American Apparel has acted in “an abundance of caution” as it attempts to steer itself through bankruptcy.

On Monday American Apparel asked in court documents for a 90-day extension to its exclusive period for filing a reorganisation plan following former CEO and founder Dov Charney’s claim that he might make an unwelcome takeover bid.

The fashion retailer filed for bankruptcy in October this year and has since sought a revival. It has gained around $90m in debtor-in-possession financing, closed a number of underperforming stores and has now requested that its exclusivity period for filing a reorganisation plan be extended.

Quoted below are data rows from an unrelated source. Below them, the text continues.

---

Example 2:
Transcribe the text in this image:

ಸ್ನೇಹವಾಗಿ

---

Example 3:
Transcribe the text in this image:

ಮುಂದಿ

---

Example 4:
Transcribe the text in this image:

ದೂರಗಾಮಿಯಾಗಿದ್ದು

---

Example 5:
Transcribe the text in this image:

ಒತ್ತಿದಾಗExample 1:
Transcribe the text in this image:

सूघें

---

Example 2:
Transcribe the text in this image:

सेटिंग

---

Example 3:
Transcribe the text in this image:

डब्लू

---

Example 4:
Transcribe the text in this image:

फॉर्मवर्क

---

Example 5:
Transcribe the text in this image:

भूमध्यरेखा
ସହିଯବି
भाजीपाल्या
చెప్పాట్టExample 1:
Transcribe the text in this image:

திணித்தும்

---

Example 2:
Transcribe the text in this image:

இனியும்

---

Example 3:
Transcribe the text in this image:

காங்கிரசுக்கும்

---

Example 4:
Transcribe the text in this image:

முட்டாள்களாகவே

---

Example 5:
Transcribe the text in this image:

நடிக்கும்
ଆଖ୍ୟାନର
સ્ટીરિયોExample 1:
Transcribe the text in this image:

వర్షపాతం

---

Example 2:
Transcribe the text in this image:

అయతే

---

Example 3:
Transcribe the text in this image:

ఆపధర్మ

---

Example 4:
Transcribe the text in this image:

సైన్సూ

This move also comes as an effort to block alternative plans from influencing the LA-based company’s return. It argued that multiple plans would “quite likely impede – rather than facilitate – meaningful progress” towards its departure from bankruptcy.

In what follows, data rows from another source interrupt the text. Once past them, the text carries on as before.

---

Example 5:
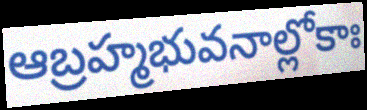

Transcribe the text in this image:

ఆబ్రహ్మభువనాల్లోకాః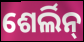
ଶେର୍ଲିନ୍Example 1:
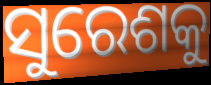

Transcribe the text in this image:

ସୁରେଶକୁ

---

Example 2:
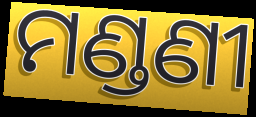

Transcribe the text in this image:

ମଣ୍ଡଣୀ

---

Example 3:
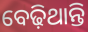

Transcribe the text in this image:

ବେଢ଼ିଥାନ୍ତି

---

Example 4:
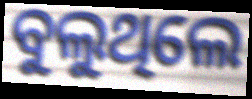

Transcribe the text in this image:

ବୁଲୁଥିଲେ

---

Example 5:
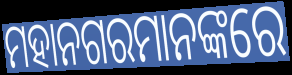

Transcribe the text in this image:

ମହାନଗରମାନଙ୍କରେ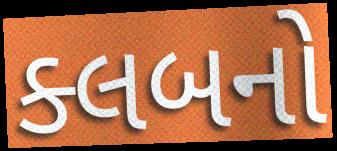
ક્લબનોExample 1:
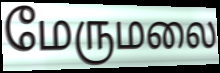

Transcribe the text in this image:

மேருமலை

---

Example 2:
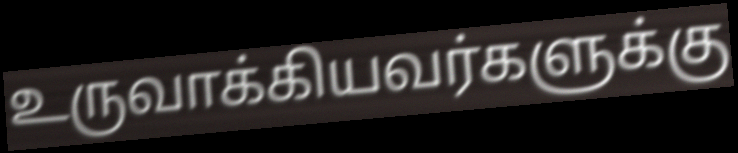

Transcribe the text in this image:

உருவாக்கியவர்களுக்கு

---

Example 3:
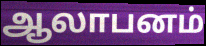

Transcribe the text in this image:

ஆலாபனம்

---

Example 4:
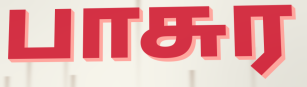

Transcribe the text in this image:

பாசுர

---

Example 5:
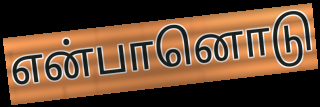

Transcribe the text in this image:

என்பானொடு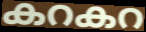
കറകറ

Charney, who currently owns 40% of American Apparel’s stock, has made his intents to reclaim the company well known and is in talks with numerous parties about making a bid for the business he founded in 1989.

The former CEO was forced to step down towards the end of 2014 amidst accusations of misusing company funds, as well as misconduct.

American Apparel said that it is expected to have emerged from bankruptcy before the current deadline of 2nd February. However, it wishes to act with “an abundance of caution”. A hearing on its plan will take place on 20th January.